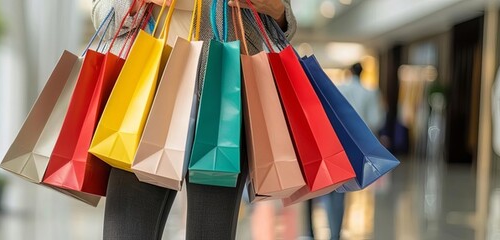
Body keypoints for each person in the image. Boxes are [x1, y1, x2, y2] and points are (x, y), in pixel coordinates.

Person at [90, 0, 297, 239]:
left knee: (211, 232)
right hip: (147, 97)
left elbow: (284, 24)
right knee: (125, 232)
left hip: (227, 98)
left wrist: (275, 9)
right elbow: (102, 13)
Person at [304, 62, 384, 240]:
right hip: (355, 145)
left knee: (316, 187)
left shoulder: (339, 88)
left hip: (332, 141)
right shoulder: (370, 92)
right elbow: (376, 120)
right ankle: (335, 234)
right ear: (363, 73)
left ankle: (310, 231)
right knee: (341, 190)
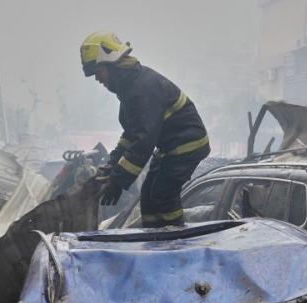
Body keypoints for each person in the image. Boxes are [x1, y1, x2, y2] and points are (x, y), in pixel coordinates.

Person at [80, 32, 210, 227]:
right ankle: (154, 237)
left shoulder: (143, 88)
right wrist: (113, 163)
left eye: (98, 71)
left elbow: (143, 142)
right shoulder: (129, 88)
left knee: (162, 196)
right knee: (148, 198)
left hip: (187, 146)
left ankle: (173, 239)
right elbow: (132, 134)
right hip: (170, 148)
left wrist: (118, 181)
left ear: (112, 64)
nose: (97, 78)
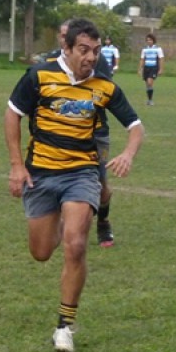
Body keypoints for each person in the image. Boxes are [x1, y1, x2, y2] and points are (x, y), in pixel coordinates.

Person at [4, 18, 145, 352]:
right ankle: (61, 222)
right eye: (83, 50)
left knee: (77, 244)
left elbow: (135, 125)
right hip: (41, 173)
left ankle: (65, 325)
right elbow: (12, 114)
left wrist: (128, 153)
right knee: (41, 252)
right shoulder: (39, 76)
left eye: (95, 51)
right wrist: (17, 165)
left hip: (81, 173)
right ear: (65, 48)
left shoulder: (104, 86)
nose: (90, 57)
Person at [50, 21, 118, 247]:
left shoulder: (96, 60)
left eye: (67, 35)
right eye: (62, 35)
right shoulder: (50, 62)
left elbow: (106, 94)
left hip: (95, 133)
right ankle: (66, 220)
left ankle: (103, 221)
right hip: (59, 132)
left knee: (100, 182)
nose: (64, 39)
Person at [139, 33, 164, 106]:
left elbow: (161, 59)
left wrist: (161, 69)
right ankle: (149, 100)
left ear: (153, 40)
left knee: (150, 82)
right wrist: (140, 69)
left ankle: (150, 100)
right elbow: (142, 59)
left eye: (150, 40)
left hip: (154, 68)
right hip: (146, 68)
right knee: (147, 85)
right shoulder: (144, 49)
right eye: (147, 40)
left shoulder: (158, 49)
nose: (149, 41)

------------------------------------------------------------------------

• [Exercise] Make an exact copy of the whole listing, but don't bring over any pictures.

• [Response for this exercise]
Body keypoints for each person in the image. Boxes are [x1, y1, x2, y2] and points are (x, y), in pixel coordinates.

Person at [90, 0, 297, 239]:
left knee: (211, 232)
right hip: (147, 97)
left elbow: (284, 24)
right knee: (125, 232)
left hip: (227, 98)
left wrist: (275, 9)
right elbow: (102, 13)
Person at [304, 62, 384, 240]:
right hip: (355, 145)
left knee: (316, 187)
left shoulder: (339, 88)
left hip: (332, 141)
right shoulder: (370, 92)
right elbow: (376, 120)
right ankle: (335, 234)
right ear: (363, 73)
left ankle: (310, 231)
right knee: (341, 190)
Body keypoints for each person in the image. Boxes are [x1, y1, x2, y2] and points are (x, y), in pixel coordinates.

Person at [80, 32, 210, 227]:
right ankle: (154, 237)
left shoulder: (143, 88)
right wrist: (113, 163)
left eye: (98, 71)
left elbow: (143, 142)
right shoulder: (129, 88)
left knee: (162, 196)
right knee: (148, 198)
left hip: (187, 146)
left ankle: (173, 239)
right elbow: (132, 134)
right hip: (170, 148)
left wrist: (118, 181)
left ear: (112, 64)
nose: (97, 78)
Body keypoints for each person in the image. Boxes are [x1, y1, x2, y2] and points are (x, y), in pixel coordinates.

Person at [4, 18, 145, 352]:
right ankle: (61, 222)
right eye: (83, 50)
left knee: (77, 244)
left elbow: (135, 125)
right hip: (41, 173)
left ankle: (65, 325)
right elbow: (12, 114)
left wrist: (128, 153)
right knee: (41, 252)
right shoulder: (39, 76)
left eye: (95, 51)
right wrist: (17, 165)
left hip: (81, 173)
right ear: (65, 48)
left shoulder: (104, 86)
nose: (90, 57)
Person at [50, 21, 118, 247]:
left shoulder: (96, 60)
left eye: (67, 35)
right eye: (62, 35)
right shoulder: (50, 62)
left elbow: (106, 94)
left hip: (95, 133)
right ankle: (66, 220)
left ankle: (103, 221)
right hip: (59, 132)
left knee: (100, 182)
nose: (64, 39)
Person at [139, 33, 164, 106]:
left elbow: (161, 59)
left wrist: (161, 69)
right ankle: (149, 100)
left ear: (153, 40)
left knee: (150, 82)
right wrist: (140, 69)
left ankle: (150, 100)
right elbow: (142, 59)
left eye: (150, 40)
left hip: (154, 68)
right hip: (146, 68)
right knee: (147, 85)
right shoulder: (144, 49)
right eye: (147, 40)
left shoulder: (158, 49)
nose: (149, 41)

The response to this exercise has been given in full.